= Stan Carew =

Canadian actor, musician, broadcaster and television presenter

Stan Carew (August 7, 1950 – July 6, 2015) was a Canadian radio broadcaster, musician and actor, best known as a host of the national CBC Radio programs Prime Time and The Entertainers in the 1980s.

Carew began his radio career in 1968 with CHNS-FM in Halifax before joining the CBC. He joined CBD-FM in Saint John, New Brunswick in 1979, then spent seven years with CBL in Toronto, Ontario, where he worked on local shows Metro Morning, Radio Noon and the Afternoon Show. He was frequently heard on national newscasts such as The World at Six and World Report.

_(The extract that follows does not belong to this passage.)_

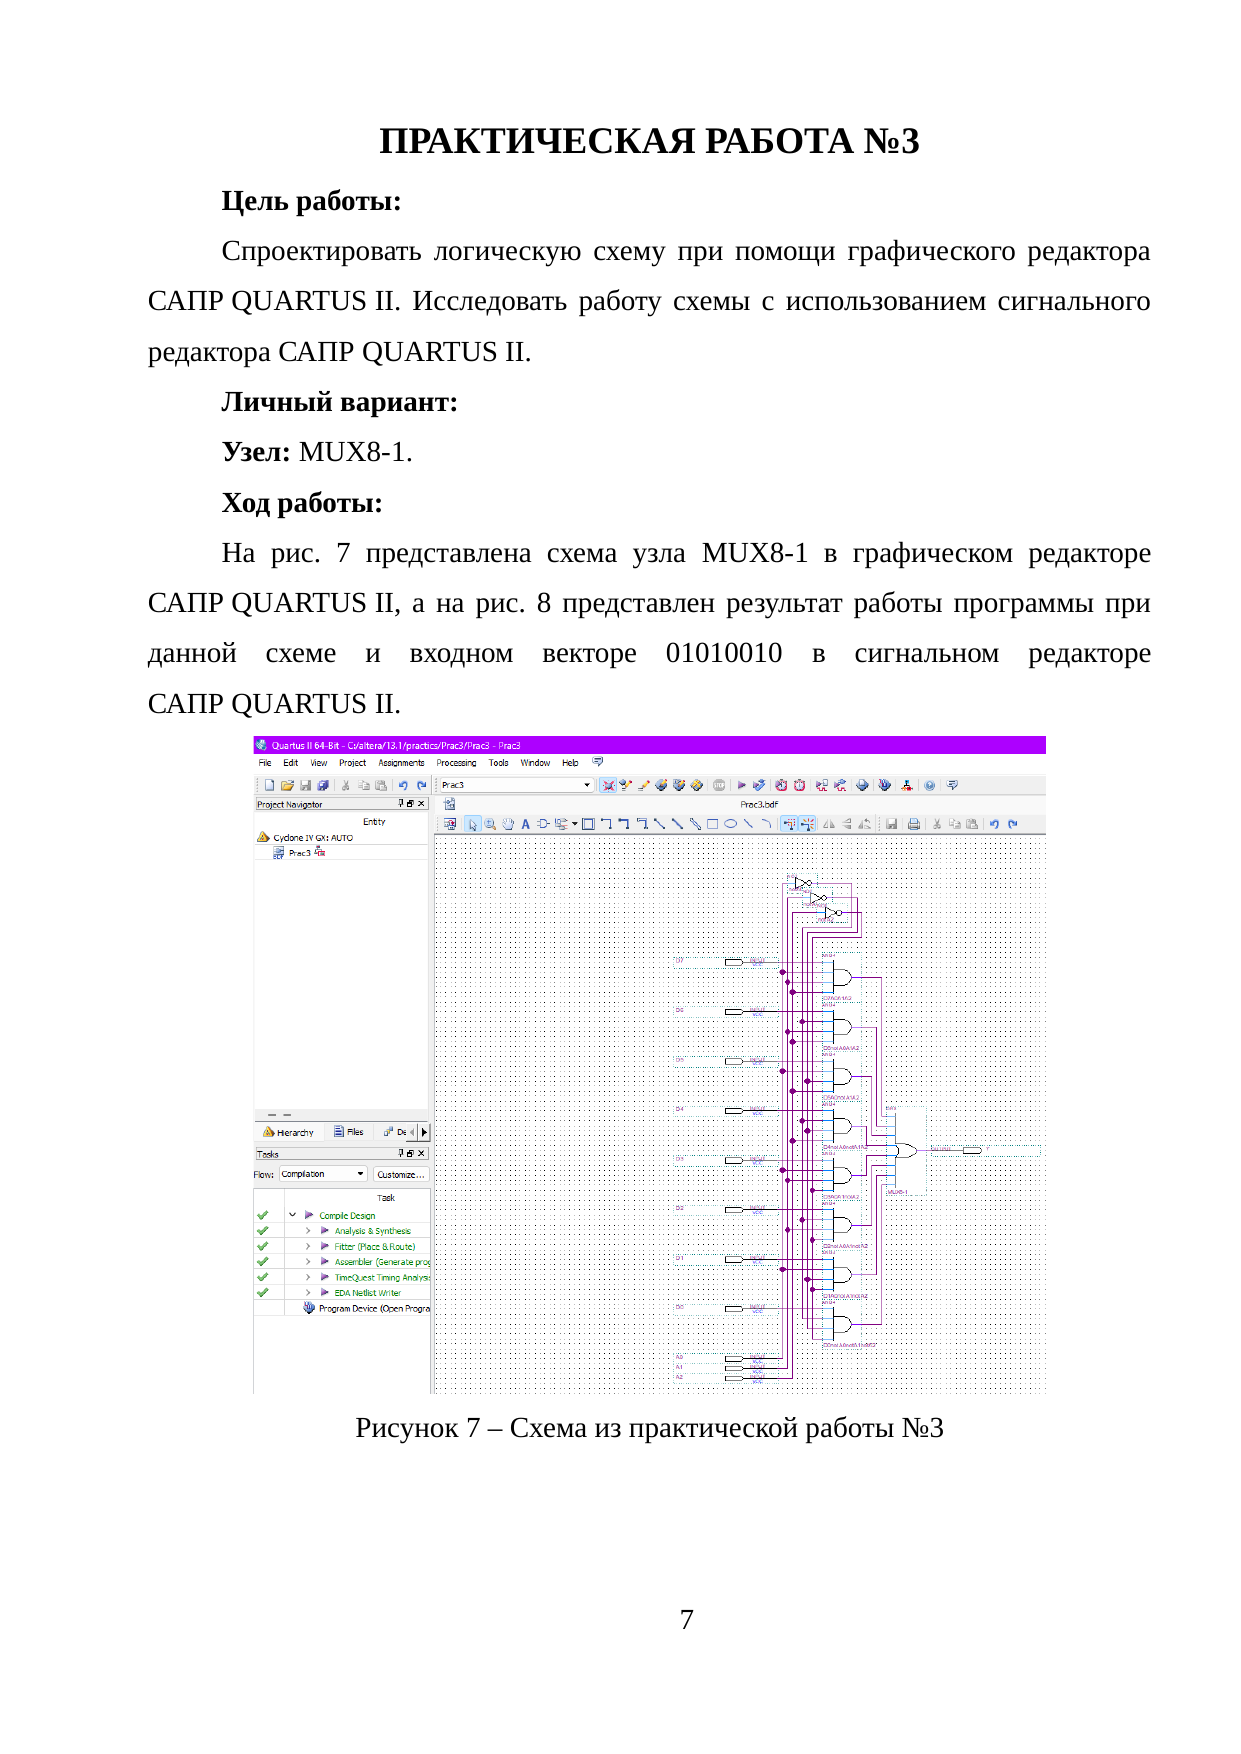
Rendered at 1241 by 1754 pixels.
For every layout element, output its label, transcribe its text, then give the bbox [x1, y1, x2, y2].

After leaving the CBC's national radio service, he remained associated with network station CBHA-FM as host of Weekend Mornings, the CBC's regional morning program for the Maritime Provinces, from 1997 until his death in 2015.

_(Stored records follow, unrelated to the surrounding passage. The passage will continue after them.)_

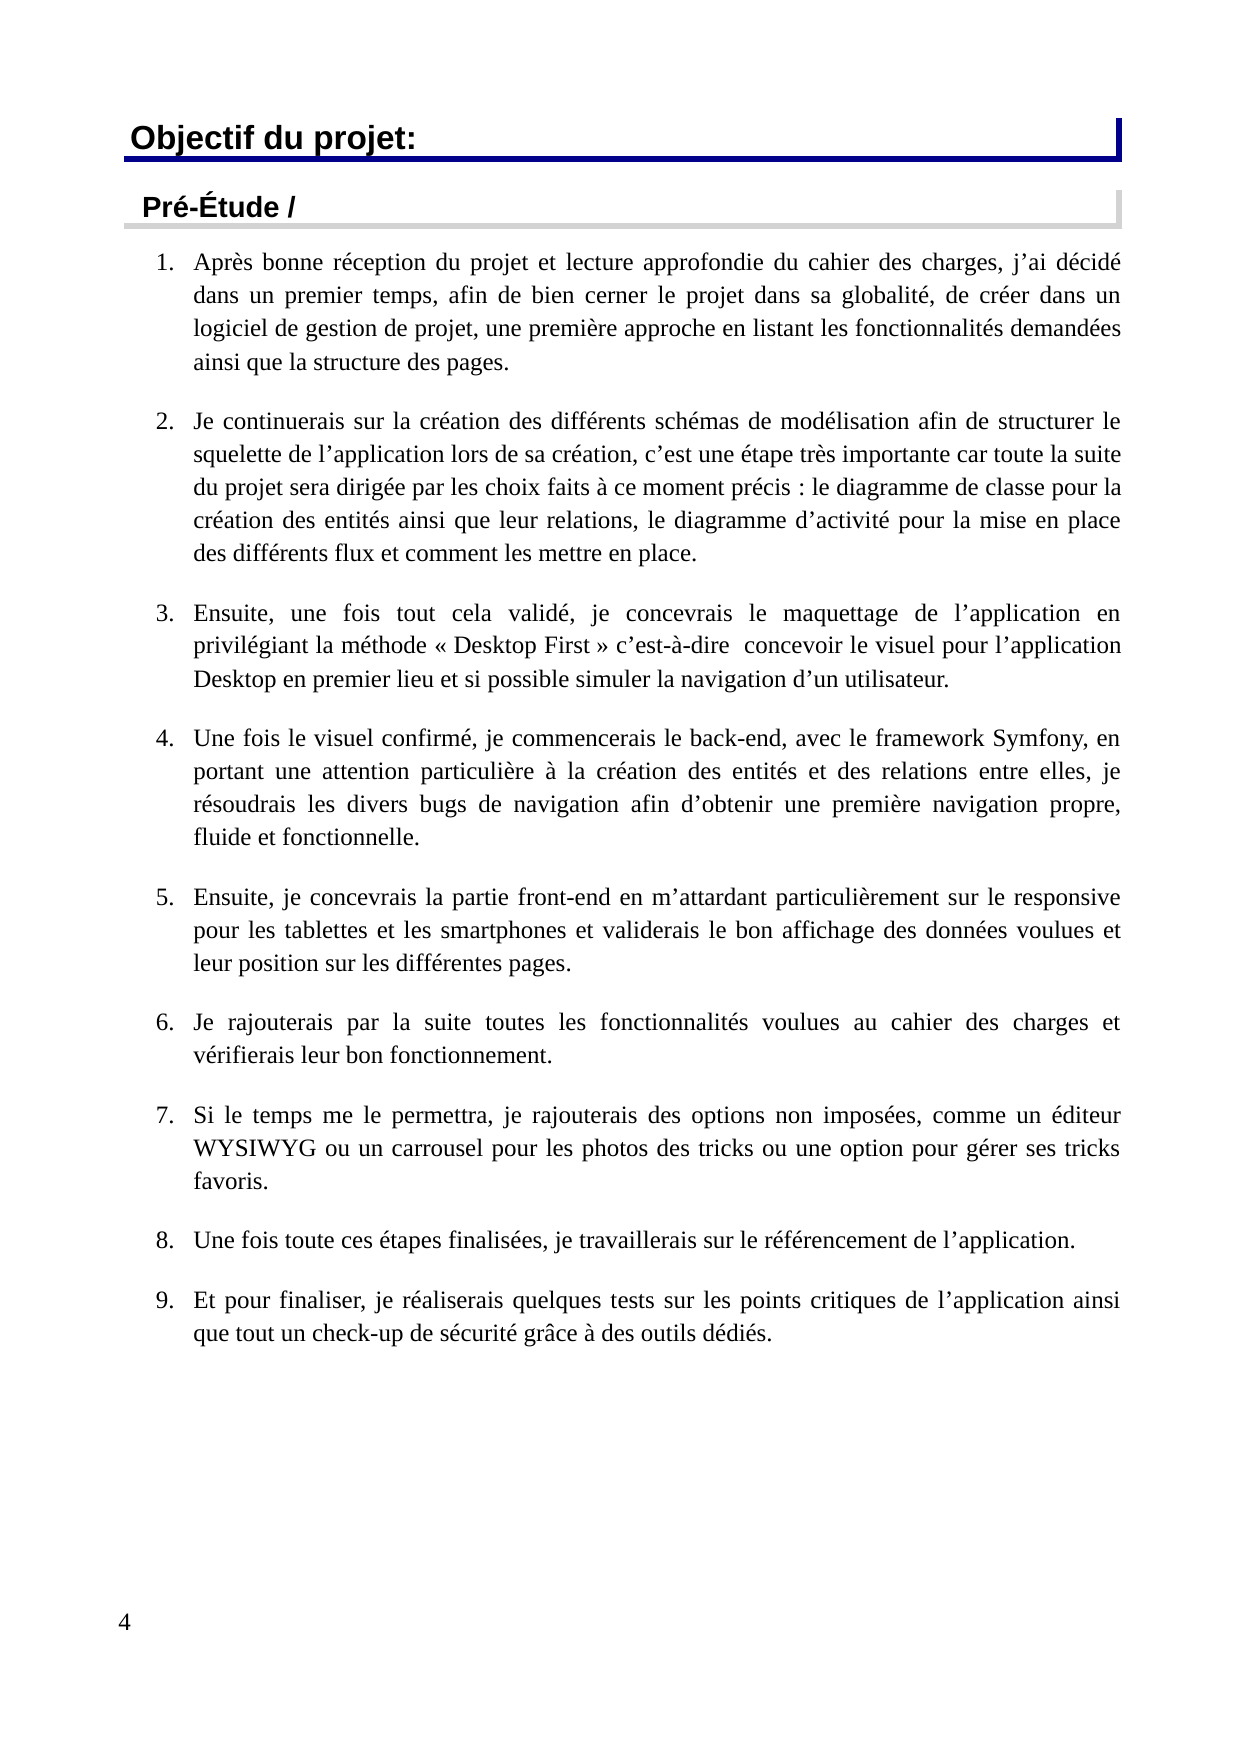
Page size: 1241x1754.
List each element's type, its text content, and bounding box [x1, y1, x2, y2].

list Une fois le visuel confirmé, je commencerais le back-end, avec le framework Symfony, en portant une attention particulière à la création des entités et des relations entre elles, je résoudrais les divers bugs de navigation afin d’obtenir une première navigation propre, fluide et fonctionnelle. [156, 723, 1122, 851]
list Ensuite, je concevrais la partie front-end en m’attardant particulièrement sur le responsive pour les tablettes et les smartphones et validerais le bon affichage des données voulues et leur position sur les différentes pages. [156, 882, 1122, 976]
list Après bonne réception du projet et lecture approfondie du cahier des charges, j’ai décidé dans un premier temps, afin de bien cerner le projet dans sa globalité, de créer dans un logiciel de gestion de projet, une première approche en listant les fonctionnalités demandées ainsi que la structure des pages. [156, 247, 1122, 375]
list Et pour finaliser, je réaliserais quelques tests sur les points critiques de l’application ainsi que tout un check-up de sécurité grâce à des outils dédiés. [156, 1285, 1122, 1346]
list Ensuite, une fois tout cela validé, je concevrais le maquettage de l’application en privilégiant la méthode « Desktop First » c’est-à-dire concevoir le visuel pour l’application Desktop en premier lieu et si possible simuler la navigation d’un utilisateur. [156, 598, 1122, 692]
list Si le temps me le permettra, je rajouterais des options non imposées, comme un éditeur WYSIWYG ou un carrousel pour les photos des tricks ou une option pour gérer ses tricks favoris. [156, 1100, 1122, 1194]
subtitle Objectif du projet: [118, 118, 1116, 157]
list Une fois toute ces étapes finalisées, je travaillerais sur le référencement de l’application. [156, 1225, 1122, 1254]
subtitle Pré-Étude / [118, 189, 1116, 223]
list Je rajouterais par la suite toutes les fonctionnalités voulues au cahier des charges et vérifierais leur bon fonctionnement. [156, 1007, 1122, 1069]
list Je continuerais sur la création des différents schémas de modélisation afin de structurer le squelette de l’application lors de sa création, c’est une étape très importante car toute la suite du projet sera dirigée par les choix faits à ce moment précis : le diagramme de classe pour la création des entités ainsi que leur relations, le diagramme d’activité pour la mise en place des différents flux et comment les mettre en place. [156, 406, 1122, 567]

As a musician, Carew released several solo albums and fronted The Magpies, a regional touring band.

As an actor, he had supporting and guest roles primarily in television films, including Trudeau, Martha, Inc.: The Story of Martha Stewart, A Glimpse of Hell, Homeless to Harvard: The Liz Murray Story, She's Too Young and Shattered City: The Halifax Explosion, as well as the television series Emily of New Moon, This Hour Has 22 Minutes, Made in Canada and Trailer Park Boys.

Carew died in July 2015 at his home in Halifax, Nova Scotia. He had been experiencing "serious health problems" over the last years of his life.